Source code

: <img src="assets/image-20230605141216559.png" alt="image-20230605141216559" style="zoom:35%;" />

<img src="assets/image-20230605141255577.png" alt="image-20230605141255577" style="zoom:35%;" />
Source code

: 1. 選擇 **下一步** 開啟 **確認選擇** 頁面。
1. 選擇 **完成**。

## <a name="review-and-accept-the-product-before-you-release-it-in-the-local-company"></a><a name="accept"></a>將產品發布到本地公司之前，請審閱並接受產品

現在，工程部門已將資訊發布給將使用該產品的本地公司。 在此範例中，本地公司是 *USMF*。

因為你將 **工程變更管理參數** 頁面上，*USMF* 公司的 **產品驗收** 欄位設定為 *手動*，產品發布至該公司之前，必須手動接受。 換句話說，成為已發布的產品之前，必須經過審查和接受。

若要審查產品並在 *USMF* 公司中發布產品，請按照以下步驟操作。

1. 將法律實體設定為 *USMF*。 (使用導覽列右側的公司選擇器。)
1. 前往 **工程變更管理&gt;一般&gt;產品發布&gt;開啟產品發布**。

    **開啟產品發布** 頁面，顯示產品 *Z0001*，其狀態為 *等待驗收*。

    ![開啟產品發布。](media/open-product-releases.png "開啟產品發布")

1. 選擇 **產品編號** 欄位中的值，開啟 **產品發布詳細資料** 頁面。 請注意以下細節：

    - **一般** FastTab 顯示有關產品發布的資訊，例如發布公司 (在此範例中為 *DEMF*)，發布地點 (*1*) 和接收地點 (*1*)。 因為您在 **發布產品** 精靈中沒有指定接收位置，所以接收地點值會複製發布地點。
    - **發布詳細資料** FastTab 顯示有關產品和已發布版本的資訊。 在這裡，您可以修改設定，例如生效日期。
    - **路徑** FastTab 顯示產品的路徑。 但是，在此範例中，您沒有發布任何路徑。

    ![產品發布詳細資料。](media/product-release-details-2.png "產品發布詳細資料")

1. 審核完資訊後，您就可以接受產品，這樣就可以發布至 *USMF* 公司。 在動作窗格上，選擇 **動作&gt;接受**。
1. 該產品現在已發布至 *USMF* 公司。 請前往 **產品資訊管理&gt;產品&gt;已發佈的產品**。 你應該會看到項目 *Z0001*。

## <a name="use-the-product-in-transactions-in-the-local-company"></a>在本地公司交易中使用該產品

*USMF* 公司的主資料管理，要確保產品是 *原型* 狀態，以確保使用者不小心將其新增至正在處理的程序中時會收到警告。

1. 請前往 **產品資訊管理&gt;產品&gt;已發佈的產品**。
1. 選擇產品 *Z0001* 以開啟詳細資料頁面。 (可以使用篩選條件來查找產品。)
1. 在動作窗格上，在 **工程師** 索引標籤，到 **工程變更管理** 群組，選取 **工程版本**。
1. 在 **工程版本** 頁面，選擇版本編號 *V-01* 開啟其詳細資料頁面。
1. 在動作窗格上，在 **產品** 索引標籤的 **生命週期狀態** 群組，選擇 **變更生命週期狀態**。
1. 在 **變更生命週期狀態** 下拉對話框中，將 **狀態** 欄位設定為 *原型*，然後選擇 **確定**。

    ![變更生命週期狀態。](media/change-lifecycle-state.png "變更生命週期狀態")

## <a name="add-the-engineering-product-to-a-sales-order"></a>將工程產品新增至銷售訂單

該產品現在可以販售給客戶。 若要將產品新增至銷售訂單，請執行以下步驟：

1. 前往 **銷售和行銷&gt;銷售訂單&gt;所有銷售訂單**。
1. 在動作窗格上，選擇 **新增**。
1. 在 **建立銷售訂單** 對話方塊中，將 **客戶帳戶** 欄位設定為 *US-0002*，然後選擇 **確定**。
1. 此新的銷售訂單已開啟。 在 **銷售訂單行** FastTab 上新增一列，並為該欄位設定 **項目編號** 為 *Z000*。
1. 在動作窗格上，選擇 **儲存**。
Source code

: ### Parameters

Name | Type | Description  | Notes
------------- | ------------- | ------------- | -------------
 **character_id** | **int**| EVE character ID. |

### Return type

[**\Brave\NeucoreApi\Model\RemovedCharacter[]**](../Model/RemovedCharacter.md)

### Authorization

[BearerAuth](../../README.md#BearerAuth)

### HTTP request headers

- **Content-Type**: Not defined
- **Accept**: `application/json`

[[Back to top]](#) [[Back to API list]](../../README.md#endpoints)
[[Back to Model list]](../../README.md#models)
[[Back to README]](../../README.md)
####################
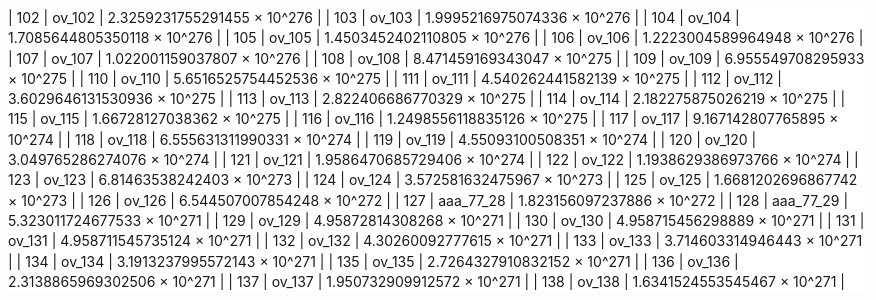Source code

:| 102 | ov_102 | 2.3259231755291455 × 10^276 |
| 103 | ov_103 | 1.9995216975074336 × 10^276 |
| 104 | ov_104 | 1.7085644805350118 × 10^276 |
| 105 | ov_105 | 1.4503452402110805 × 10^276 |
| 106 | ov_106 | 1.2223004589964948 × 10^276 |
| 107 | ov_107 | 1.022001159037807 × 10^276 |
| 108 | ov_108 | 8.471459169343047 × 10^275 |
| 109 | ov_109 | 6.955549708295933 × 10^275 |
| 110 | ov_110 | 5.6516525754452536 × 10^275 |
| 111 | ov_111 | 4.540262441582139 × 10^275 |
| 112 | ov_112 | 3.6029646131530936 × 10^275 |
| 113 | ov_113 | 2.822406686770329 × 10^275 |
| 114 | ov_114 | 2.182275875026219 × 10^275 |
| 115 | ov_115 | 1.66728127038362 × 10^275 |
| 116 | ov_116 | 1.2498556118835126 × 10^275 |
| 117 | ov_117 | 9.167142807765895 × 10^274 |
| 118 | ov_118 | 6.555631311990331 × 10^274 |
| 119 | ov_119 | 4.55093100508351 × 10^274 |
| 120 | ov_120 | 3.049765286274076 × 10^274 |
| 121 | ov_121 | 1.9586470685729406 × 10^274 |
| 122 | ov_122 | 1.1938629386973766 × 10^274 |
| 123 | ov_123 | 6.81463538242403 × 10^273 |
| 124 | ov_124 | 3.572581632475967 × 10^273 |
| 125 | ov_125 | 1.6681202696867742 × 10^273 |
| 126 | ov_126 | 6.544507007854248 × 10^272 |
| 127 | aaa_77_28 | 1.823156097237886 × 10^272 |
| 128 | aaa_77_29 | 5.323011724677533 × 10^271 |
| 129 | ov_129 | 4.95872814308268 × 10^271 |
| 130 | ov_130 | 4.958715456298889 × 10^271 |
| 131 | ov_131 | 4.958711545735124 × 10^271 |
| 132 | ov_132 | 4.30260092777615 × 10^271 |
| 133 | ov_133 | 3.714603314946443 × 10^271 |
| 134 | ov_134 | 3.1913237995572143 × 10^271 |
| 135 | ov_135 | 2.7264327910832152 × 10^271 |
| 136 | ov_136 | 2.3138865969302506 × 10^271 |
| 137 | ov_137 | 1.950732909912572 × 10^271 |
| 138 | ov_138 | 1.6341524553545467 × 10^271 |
####################
▸ **ASSIGNED TASK**:
Begin with the line that has "3.714603314946443 × 10^271 |" in the listing above and end after the line that has "1.6341524553545467 × 10^271 |"; output those lines exactly.

▸ **WRITTEN ANSWER**:
| 133 | ov_133 | 3.714603314946443 × 10^271 |
| 134 | ov_134 | 3.1913237995572143 × 10^271 |
| 135 | ov_135 | 2.7264327910832152 × 10^271 |
| 136 | ov_136 | 2.3138865969302506 × 10^271 |
| 137 | ov_137 | 1.950732909912572 × 10^271 |
| 138 | ov_138 | 1.6341524553545467 × 10^271 |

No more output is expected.